Interactive telemedicine

Added April 21, 2020

Citation: Flodgren G, Rachas A, Farmer A, et al. Interactive telemedicine: effects on professional practice and health care outcomes. Cochrane Database of Systematic Reviews 2015; (9): CD002098

What is this? The COVID-19 pandemic is placing a strain on healthcare systems and has resulted in widespread social distancing measures. This makes traditional face-to-face medical care more difficult and existing research on telemedicine may provide information to help with this.

In this Cochrane systematic review, the authors searched for randomised trials comparing interactive telemedicine delivered in addition to, or as an alternative to, usual care versus usual care alone.
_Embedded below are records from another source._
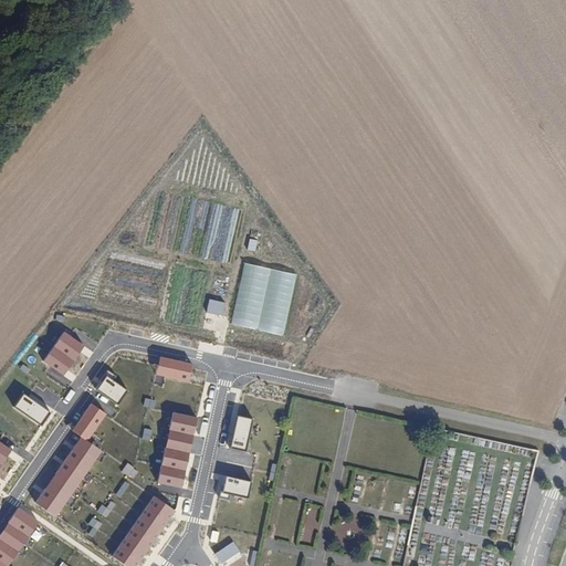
[(44,360),(63,375),(84,345),(64,332),(44,360)]
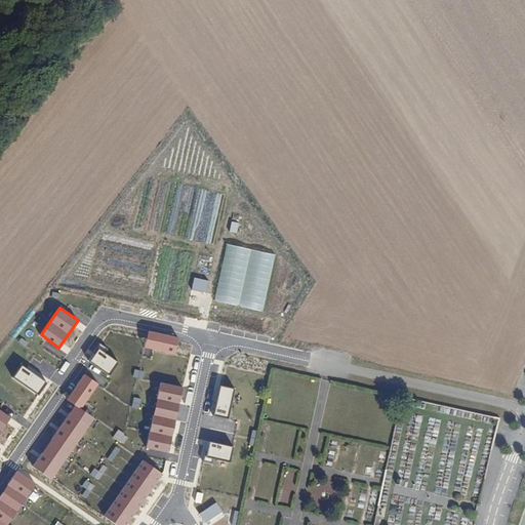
[(144,348),(174,355),(178,337),(148,330),(144,348)]
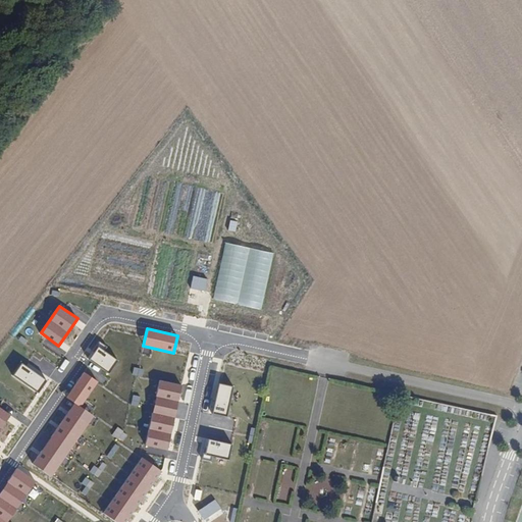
[(89,360),(108,373),(117,360),(98,347),(89,360)]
They did not restrict their search by date or language of publication and did the search in June 2013. They included 93 randomised trials (total: 22,047 participants), and also identified 15 ongoing studies and a further 63 studies that are awaiting assessment.

What was found: Telemedicine was associated with a slight improvement in disease-specific quality of life in patients with heart failure but mortality was similar between those receiving telemedicine and those receiving usual care only.

Interactive telemedicine may improve glucose control and decrease blood pressure and LDL cholesterol in patients with diabetes compared to usual care.

Telemedicine did not affect clinical outcomes in patients requiring mental health services when compared to usual care.

Telemedicine did not affect clinical outcomes in patients requiring a specialist consultation for a dermatological condition when compared to usual care.

Telemedicine did not appear to have any direct impact on health resource utilization when compared to usual care.

What’s uncertain: The effect of telemedicine on hospital admissions is uncertain.

The cost effectiveness of telemedicine and its acceptability by patients and healthcare professionals is uncertain.

 

Disclaimer: This summary has been written by staff and volunteers of Evidence Aid in order to make the content of the original document accessible to decision makers who are searching for the available evidence on the coronavirus (COVID-19) but may not have the time, initially, to read the original report in full. This summary is not intended as a substitute for the medical advice of physicians, other health workers, professional associations, guideline developers, or national governments and international agencies. If readers of this summary think that the evidence that is presented within it is relevant to their decision-making they should refer to the content and details of the original article, and the advice and guidelines offered by other sources of expertise, before making decisions. Evidence Aid cannot be held responsible for any decisions made about the coronavirus (COVID-19) on the basis of this summary alone.